Pero él nunca se permitió desear algo más.
Creció con la certeza de que el amor entre hombres era imposible, inaceptable, una desviación que debía ser eliminada de su mente. Así que siguió las expectativas de su familia. Se casó con una mujer elegida por sus padres, Isabel, y aunque fue un esposo correcto y respetuoso, jamás pudo amarla.
Pasaron los años. La vida siguió su curso. Alejandro se convirtió en un hombre de 35 años que jamás había vivido realmente.
Fue entonces cuando todo terminó de la forma más absurda posible.
Durante unas vacaciones en la playa con Gabriel y su familia, Alejandro pisó sin darse cuenta un pez araña escondido en la arena. El veneno se propagó rápidamente en su cuerpo y, por su desconocida alergia, entró en estado crítico en cuestión de horas.

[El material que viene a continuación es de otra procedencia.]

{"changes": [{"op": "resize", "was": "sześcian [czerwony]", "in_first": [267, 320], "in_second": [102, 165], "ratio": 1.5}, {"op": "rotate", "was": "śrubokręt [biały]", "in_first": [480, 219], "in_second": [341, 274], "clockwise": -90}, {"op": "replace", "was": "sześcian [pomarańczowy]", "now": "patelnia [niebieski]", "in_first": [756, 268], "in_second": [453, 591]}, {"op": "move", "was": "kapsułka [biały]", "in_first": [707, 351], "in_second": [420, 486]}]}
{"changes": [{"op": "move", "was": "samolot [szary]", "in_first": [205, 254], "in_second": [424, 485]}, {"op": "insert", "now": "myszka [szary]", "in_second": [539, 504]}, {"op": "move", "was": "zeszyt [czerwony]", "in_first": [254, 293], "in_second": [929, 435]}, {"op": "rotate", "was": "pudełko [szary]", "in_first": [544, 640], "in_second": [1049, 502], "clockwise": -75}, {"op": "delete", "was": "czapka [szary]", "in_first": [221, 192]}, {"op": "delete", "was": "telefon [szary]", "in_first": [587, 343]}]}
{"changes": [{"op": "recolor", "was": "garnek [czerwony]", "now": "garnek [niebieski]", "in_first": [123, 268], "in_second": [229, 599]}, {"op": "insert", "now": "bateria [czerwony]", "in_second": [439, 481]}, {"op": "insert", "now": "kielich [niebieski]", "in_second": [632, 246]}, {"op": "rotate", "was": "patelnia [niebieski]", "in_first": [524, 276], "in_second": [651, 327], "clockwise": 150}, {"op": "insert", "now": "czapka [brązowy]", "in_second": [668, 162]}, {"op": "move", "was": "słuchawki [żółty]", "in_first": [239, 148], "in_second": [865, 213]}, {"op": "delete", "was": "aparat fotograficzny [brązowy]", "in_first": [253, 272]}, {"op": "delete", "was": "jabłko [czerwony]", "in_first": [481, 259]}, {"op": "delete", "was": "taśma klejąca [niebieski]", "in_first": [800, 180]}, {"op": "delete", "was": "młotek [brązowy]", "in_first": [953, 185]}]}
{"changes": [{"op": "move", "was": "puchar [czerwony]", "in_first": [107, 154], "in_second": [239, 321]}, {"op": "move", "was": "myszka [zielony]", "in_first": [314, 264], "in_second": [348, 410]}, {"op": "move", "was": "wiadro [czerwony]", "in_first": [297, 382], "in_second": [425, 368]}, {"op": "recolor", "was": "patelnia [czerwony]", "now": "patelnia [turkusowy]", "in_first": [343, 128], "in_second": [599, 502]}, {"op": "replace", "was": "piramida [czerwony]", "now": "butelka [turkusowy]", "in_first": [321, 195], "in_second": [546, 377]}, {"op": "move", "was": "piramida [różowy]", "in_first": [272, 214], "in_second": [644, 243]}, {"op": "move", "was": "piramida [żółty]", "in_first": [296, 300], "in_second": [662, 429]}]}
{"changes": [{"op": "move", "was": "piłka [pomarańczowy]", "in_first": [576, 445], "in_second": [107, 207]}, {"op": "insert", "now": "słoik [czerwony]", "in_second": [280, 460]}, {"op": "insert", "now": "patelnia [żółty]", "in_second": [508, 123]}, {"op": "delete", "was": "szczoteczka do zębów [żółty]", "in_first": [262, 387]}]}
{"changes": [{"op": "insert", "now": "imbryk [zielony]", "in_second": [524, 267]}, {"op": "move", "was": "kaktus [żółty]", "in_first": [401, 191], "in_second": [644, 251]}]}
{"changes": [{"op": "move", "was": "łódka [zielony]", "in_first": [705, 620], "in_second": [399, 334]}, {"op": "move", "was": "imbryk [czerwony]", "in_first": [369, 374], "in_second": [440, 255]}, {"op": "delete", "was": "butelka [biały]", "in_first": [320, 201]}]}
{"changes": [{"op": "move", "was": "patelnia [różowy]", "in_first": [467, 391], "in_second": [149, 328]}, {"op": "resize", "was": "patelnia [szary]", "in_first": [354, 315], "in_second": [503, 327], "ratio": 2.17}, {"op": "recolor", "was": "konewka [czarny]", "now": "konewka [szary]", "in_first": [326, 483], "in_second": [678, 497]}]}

La agonía era insoportable.
El veneno ardía en sus venas como fuego líquido, cada respiración se volvía un suplicio, cada latido un recordatorio de lo efímero que era todo. La muerte estaba cerca, y con ella, la certeza de que su vida había sido un desperdicio.
Demasiadas veces había callado.
Demasiadas veces había retrocedido.
Demasiadas veces había permitido que otros dictaran su destino.
El dolor se volvió secundario frente al terror de morir sin haber vivido.
“Si pudiera sobrevivir...”
“Si Dios me diera otra oportunidad...”
“Juro que esta vez viviré de acuerdo con lo que dicte mi corazón.”
“No volveré a reprimir mis deseos.”
“No volveré a escuchar las opiniones de los demás sobre lo que debo hacer con mi vida.”
“No quiero morir lleno de arrepentimiento.”
El mundo a su alrededor se desvaneció en sombras.
Pero su súplica no fue escuchada por Dios.
Fue escuchada por Kasumi.
Muy lejos de la arena ardiente donde Alejandro cerró los ojos por última vez, la nieve caía en un silencioso baile eterno, cubriendo las cumbres de Achlys con un manto de blancura inmaculada.
El viento gélido aullaba entre los picos nevados, deslizándose a través de los valles como un lamento antiguo.
En el corazón del territorio helado, dentro de la Casa Líder de los Leopardos de las Nieves, un cuerpo inerte y frágil yacía en su lecho, envuelto en pieles blancas.
Por años, no había pronunciado una palabra.
Por años, no había abierto los ojos.
Por años, su existencia había sido la de una sombra, un Omega maldito, atrapado en la debilidad de su propio cuerpo.
Pero entonces…
Su respiración se agitó.
Un leve temblor recorrió sus dedos.
Y, en la penumbra de la habitación helada, unos ojos se abrieron por primera vez en años.
No eran los ojos del joven enfermizo que todos conocían.
Eran los ojos de Alejandro, un hombre que había muerto con una promesa en sus labios.
Esta vez, no dejaría que nada ni nadie decidiera su destino.